_RECORDS SUPPLIED_:
──────────────────────────────
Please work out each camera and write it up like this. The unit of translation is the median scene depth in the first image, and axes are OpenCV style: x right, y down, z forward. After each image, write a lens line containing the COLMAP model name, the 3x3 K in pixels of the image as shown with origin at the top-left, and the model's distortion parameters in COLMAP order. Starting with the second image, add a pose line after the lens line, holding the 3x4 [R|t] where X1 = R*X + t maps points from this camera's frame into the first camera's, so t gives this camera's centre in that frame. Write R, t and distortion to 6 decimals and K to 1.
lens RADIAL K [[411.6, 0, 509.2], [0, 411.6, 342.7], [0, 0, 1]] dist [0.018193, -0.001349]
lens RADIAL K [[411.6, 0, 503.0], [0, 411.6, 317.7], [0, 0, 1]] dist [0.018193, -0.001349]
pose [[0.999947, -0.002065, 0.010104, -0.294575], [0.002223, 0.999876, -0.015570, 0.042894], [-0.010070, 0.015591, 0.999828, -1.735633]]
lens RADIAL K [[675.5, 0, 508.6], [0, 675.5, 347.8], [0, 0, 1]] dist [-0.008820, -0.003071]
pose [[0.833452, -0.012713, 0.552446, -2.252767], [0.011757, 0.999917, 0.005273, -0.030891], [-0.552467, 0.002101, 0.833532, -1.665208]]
──────────────────────────────
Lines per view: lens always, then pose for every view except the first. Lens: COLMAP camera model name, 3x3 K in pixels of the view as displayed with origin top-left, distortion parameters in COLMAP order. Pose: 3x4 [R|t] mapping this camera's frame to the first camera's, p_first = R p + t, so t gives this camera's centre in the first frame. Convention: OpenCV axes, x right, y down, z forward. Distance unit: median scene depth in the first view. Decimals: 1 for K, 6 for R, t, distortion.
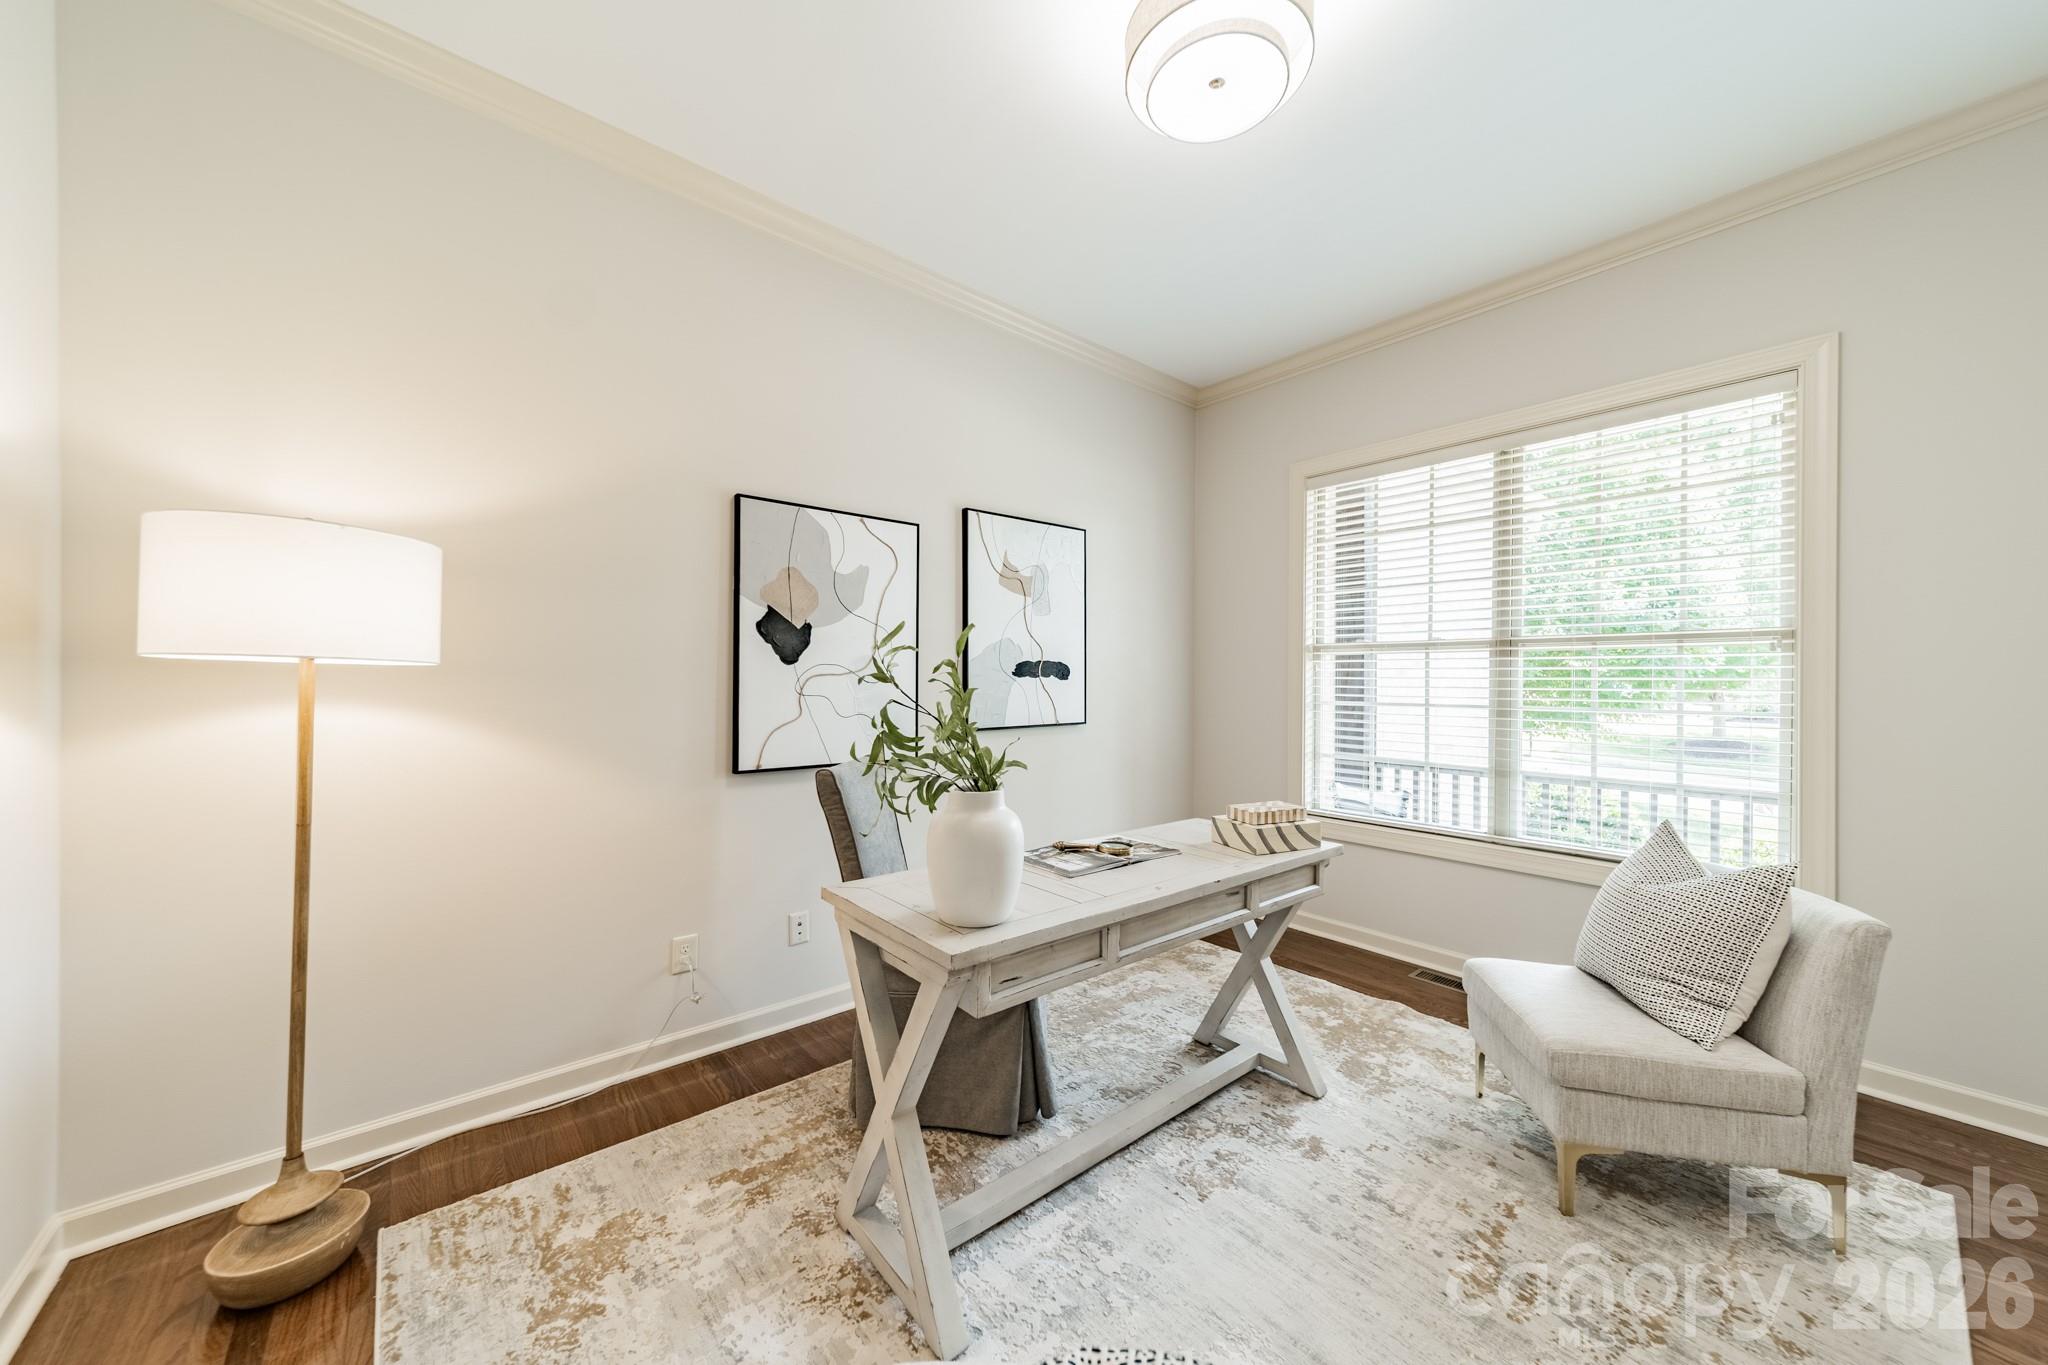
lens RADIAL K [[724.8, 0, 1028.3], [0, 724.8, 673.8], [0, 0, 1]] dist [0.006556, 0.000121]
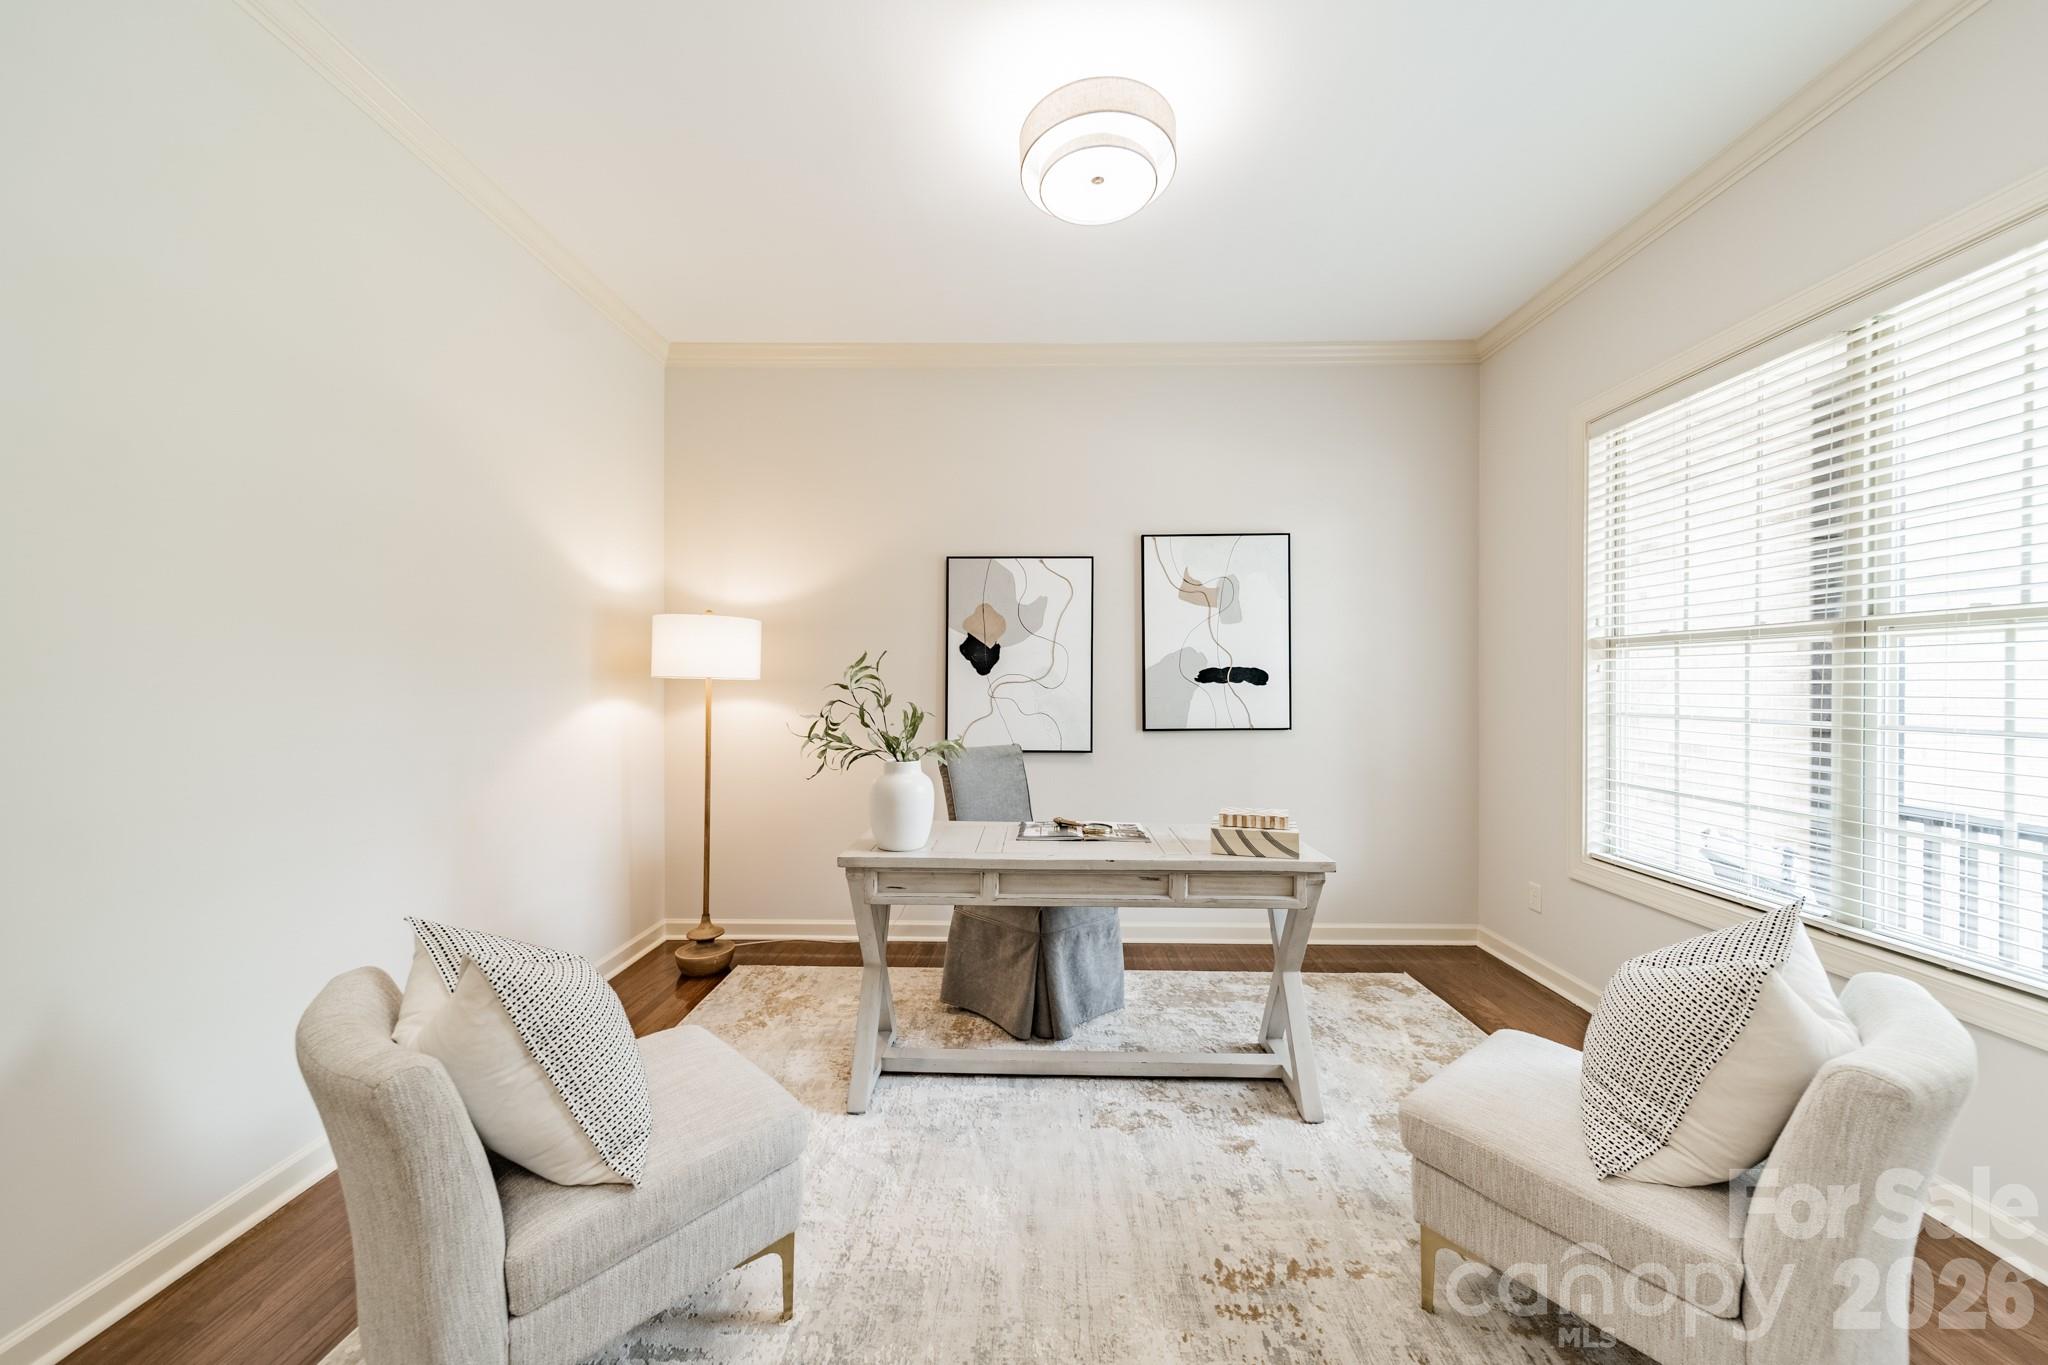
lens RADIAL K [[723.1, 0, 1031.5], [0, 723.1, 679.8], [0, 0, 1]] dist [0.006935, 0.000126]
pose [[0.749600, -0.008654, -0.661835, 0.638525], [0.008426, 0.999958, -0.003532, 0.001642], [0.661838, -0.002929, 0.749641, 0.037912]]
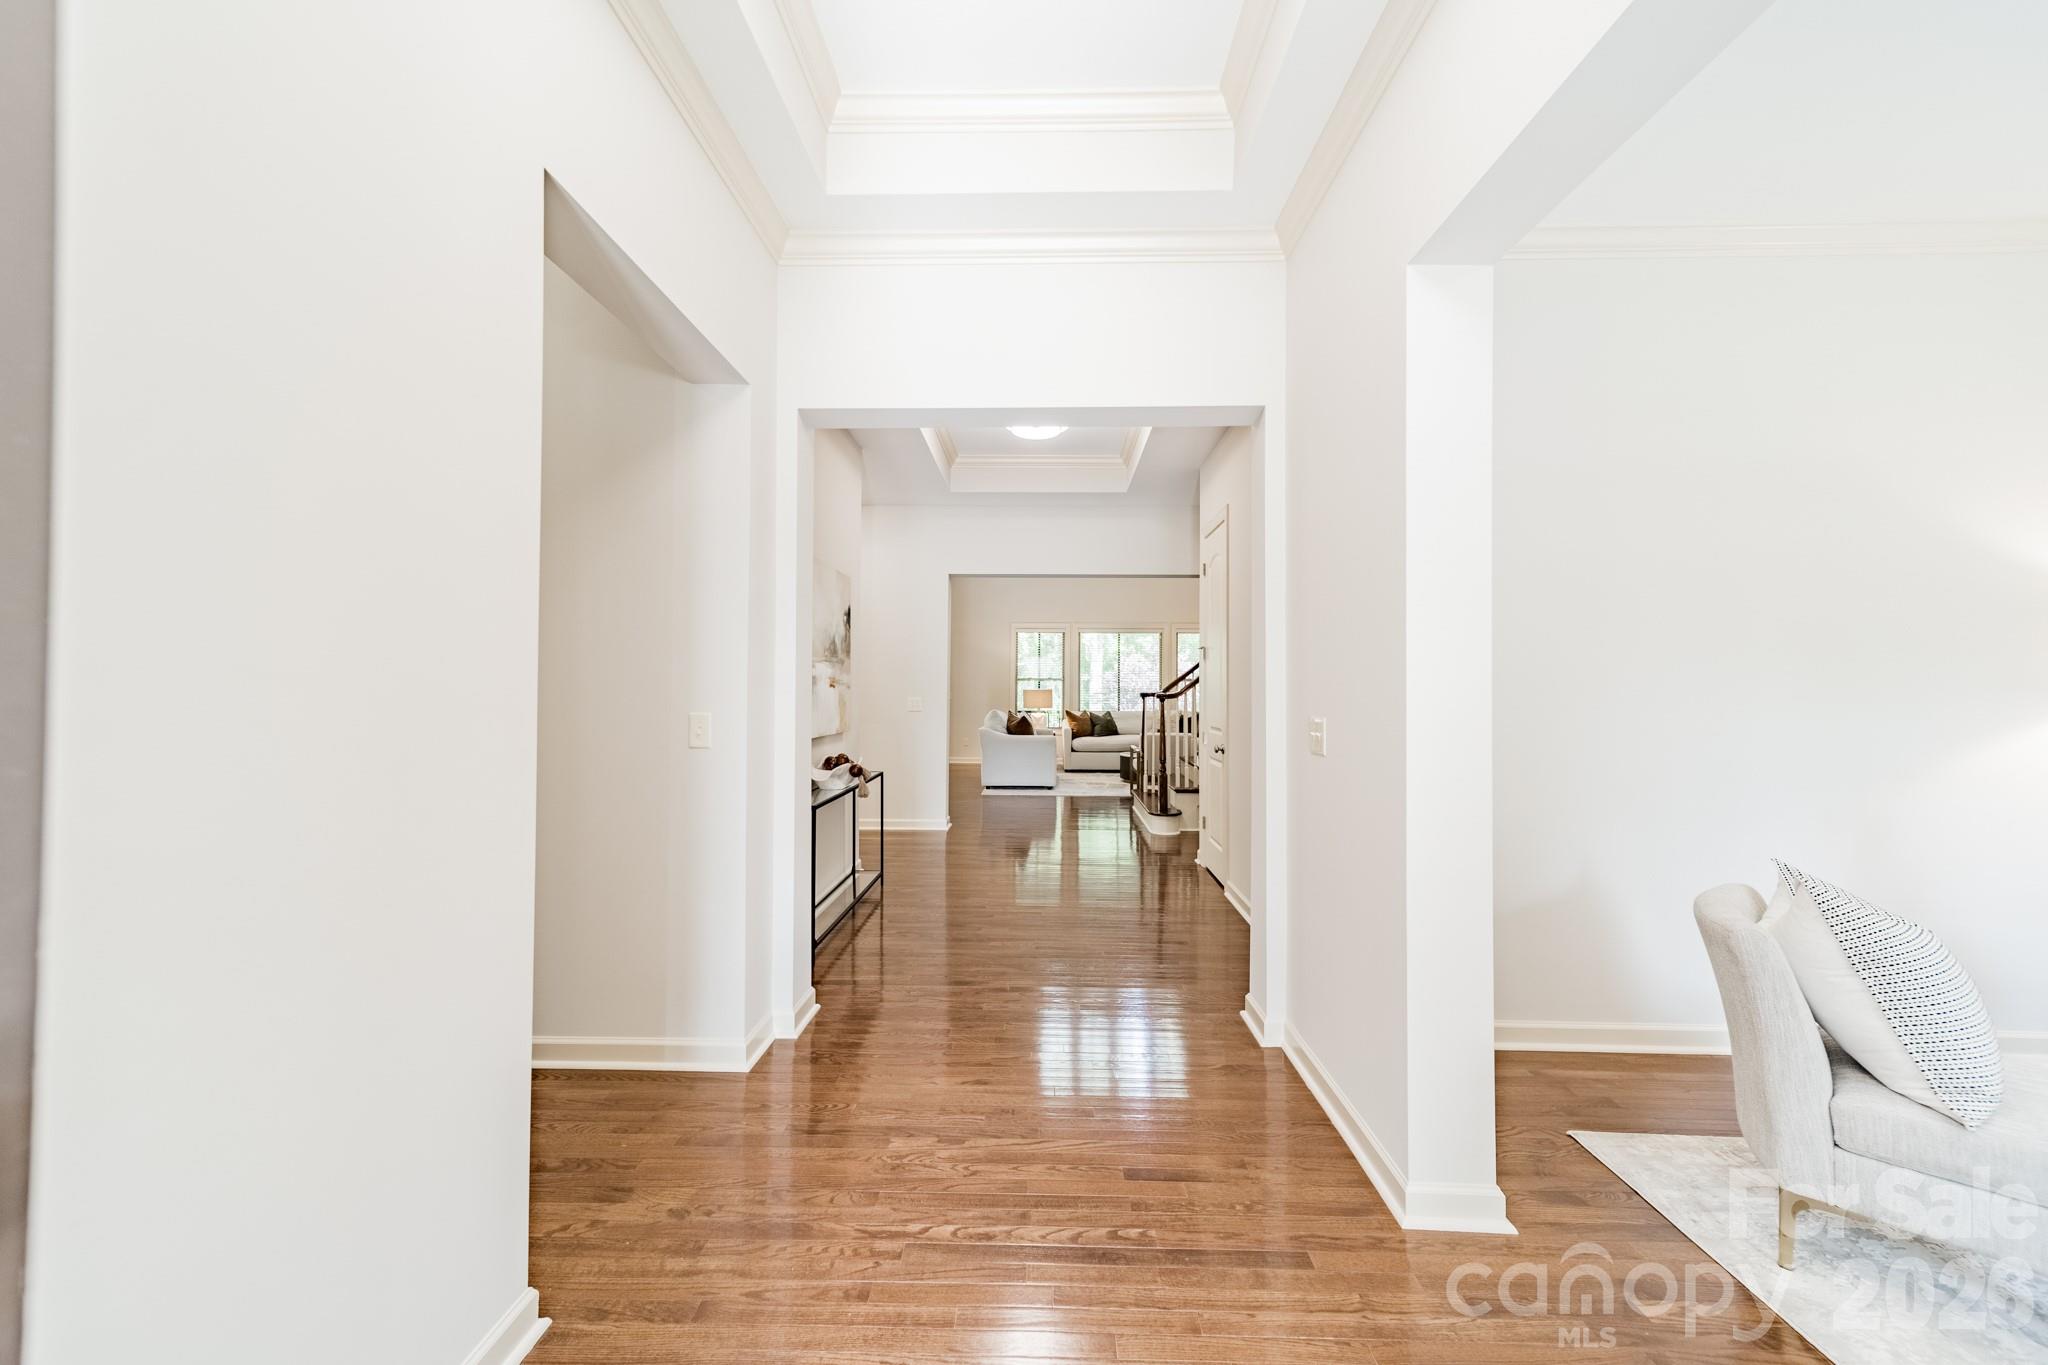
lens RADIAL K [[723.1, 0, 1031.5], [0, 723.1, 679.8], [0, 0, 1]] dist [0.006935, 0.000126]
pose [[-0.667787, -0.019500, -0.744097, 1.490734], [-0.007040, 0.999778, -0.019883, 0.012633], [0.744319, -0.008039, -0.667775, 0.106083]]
──────────────────────────────
_DESCRIPTION OF THE TASK_: Give the lines of the records between the line that contains "Please work out" and the line that contains "0.002101, 0.833532, -1.665208]]", inclusive, as a JSON list of strings with one string per line and blank lines left out.

_ANSWER SECTION_:
[
  "Please work out each camera and write it up like this. The unit of translation is the median scene depth in the first image, and axes are OpenCV style: x right, y down, z forward. After each image, write a lens line containing the COLMAP model name, the 3x3 K in pixels of the image as shown with origin at the top-left, and the model's distortion parameters in COLMAP order. Starting with the second image, add a pose line after the lens line, holding the 3x4 [R|t] where X1 = R*X + t maps points from this camera's frame into the first camera's, so t gives this camera's centre in that frame. Write R, t and distortion to 6 decimals and K to 1.",
  "lens RADIAL K [[411.6, 0, 509.2], [0, 411.6, 342.7], [0, 0, 1]] dist [0.018193, -0.001349]",
  "lens RADIAL K [[411.6, 0, 503.0], [0, 411.6, 317.7], [0, 0, 1]] dist [0.018193, -0.001349]",
  "pose [[0.999947, -0.002065, 0.010104, -0.294575], [0.002223, 0.999876, -0.015570, 0.042894], [-0.010070, 0.015591, 0.999828, -1.735633]]",
  "lens RADIAL K [[675.5, 0, 508.6], [0, 675.5, 347.8], [0, 0, 1]] dist [-0.008820, -0.003071]",
  "pose [[0.833452, -0.012713, 0.552446, -2.252767], [0.011757, 0.999917, 0.005273, -0.030891], [-0.552467, 0.002101, 0.833532, -1.665208]]"
]